[Records from a data collection]
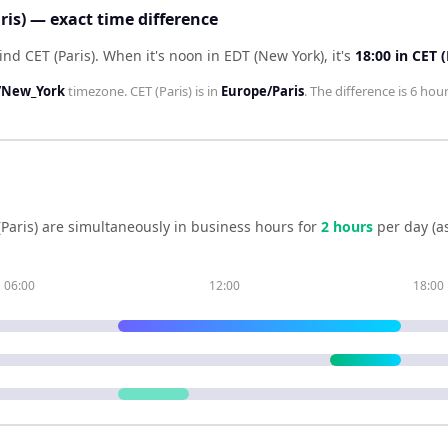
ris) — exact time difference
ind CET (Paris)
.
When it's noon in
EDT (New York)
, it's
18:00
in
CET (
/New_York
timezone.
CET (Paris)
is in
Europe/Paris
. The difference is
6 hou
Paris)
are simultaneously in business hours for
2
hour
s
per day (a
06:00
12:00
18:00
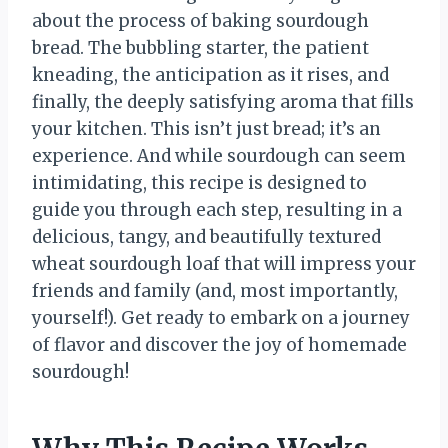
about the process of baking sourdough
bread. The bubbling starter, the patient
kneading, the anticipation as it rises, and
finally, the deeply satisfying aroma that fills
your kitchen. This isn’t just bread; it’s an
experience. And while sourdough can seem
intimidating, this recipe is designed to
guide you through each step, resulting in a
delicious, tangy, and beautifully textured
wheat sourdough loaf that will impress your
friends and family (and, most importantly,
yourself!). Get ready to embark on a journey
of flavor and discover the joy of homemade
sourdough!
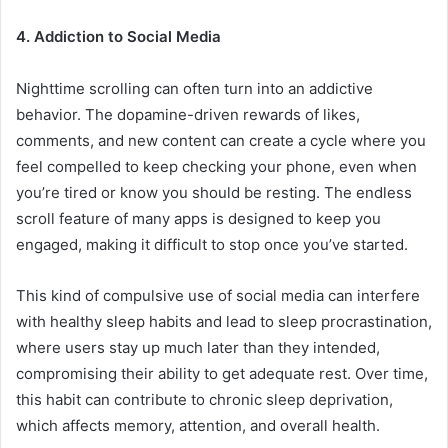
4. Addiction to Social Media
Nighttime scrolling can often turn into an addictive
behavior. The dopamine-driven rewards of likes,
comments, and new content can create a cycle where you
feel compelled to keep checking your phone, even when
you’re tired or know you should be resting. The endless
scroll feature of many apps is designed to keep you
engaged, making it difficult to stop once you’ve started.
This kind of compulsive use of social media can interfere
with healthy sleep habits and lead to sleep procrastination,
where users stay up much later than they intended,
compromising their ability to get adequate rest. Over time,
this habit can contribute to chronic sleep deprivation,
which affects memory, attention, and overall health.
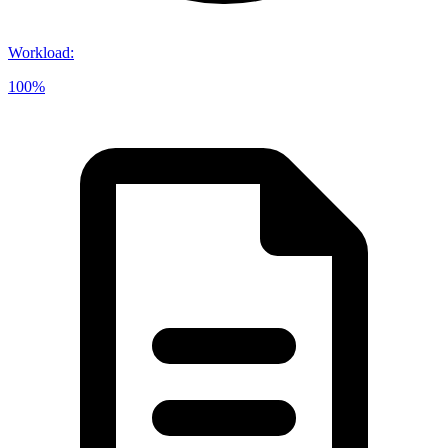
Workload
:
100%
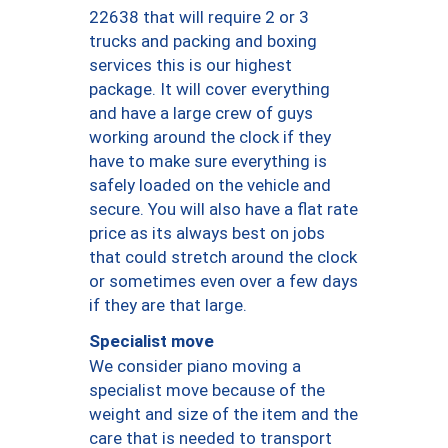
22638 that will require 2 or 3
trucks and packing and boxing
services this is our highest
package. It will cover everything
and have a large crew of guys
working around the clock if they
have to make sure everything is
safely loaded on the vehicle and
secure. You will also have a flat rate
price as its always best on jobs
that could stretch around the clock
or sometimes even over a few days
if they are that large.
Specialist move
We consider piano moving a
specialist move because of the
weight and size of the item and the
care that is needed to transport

* * *

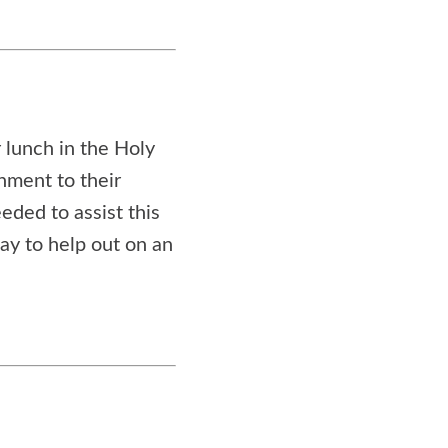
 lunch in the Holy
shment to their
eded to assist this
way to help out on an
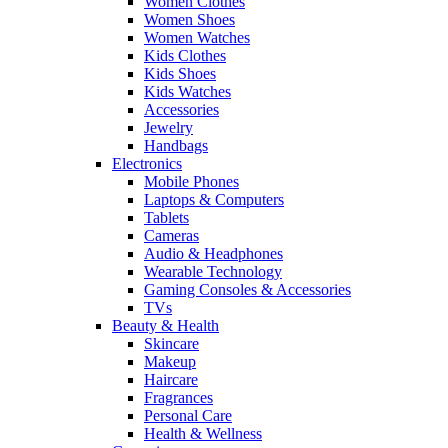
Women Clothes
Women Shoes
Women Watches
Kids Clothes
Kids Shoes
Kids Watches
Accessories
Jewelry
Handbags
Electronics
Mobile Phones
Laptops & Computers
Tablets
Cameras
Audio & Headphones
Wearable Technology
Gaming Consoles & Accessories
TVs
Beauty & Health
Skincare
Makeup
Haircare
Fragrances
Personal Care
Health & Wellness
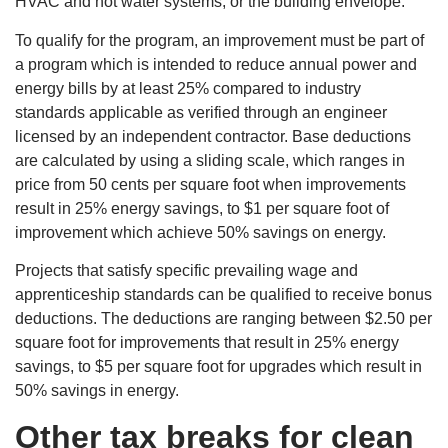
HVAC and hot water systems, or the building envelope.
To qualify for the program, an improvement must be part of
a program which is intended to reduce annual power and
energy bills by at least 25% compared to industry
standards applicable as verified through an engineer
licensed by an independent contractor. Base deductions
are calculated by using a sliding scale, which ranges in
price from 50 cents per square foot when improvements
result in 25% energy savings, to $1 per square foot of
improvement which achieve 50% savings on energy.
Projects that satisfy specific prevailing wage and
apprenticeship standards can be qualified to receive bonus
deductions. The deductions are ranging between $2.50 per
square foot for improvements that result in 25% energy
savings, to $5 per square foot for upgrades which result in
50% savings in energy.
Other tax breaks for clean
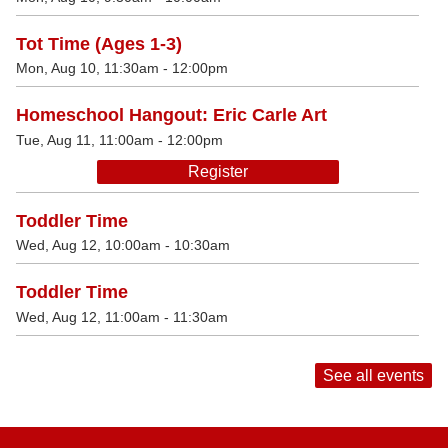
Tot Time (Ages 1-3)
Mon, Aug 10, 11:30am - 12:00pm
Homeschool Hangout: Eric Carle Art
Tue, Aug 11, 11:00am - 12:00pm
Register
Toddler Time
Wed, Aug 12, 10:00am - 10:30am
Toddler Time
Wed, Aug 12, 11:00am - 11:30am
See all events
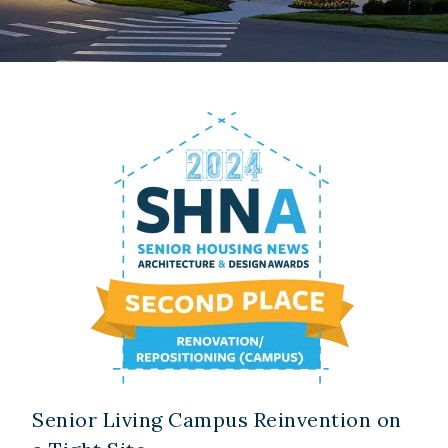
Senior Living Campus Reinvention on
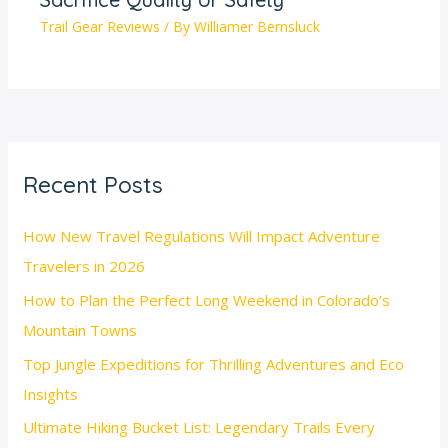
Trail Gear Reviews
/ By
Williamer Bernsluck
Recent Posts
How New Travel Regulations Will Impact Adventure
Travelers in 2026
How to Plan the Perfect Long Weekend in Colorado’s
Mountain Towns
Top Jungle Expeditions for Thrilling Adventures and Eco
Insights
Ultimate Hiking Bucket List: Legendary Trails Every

### TASK TO COMPLETE
Each line of the data that has the string "Accessories" should be returned.

### COMPLETED EXERCISE
Accessories
Gaming Consoles & Accessories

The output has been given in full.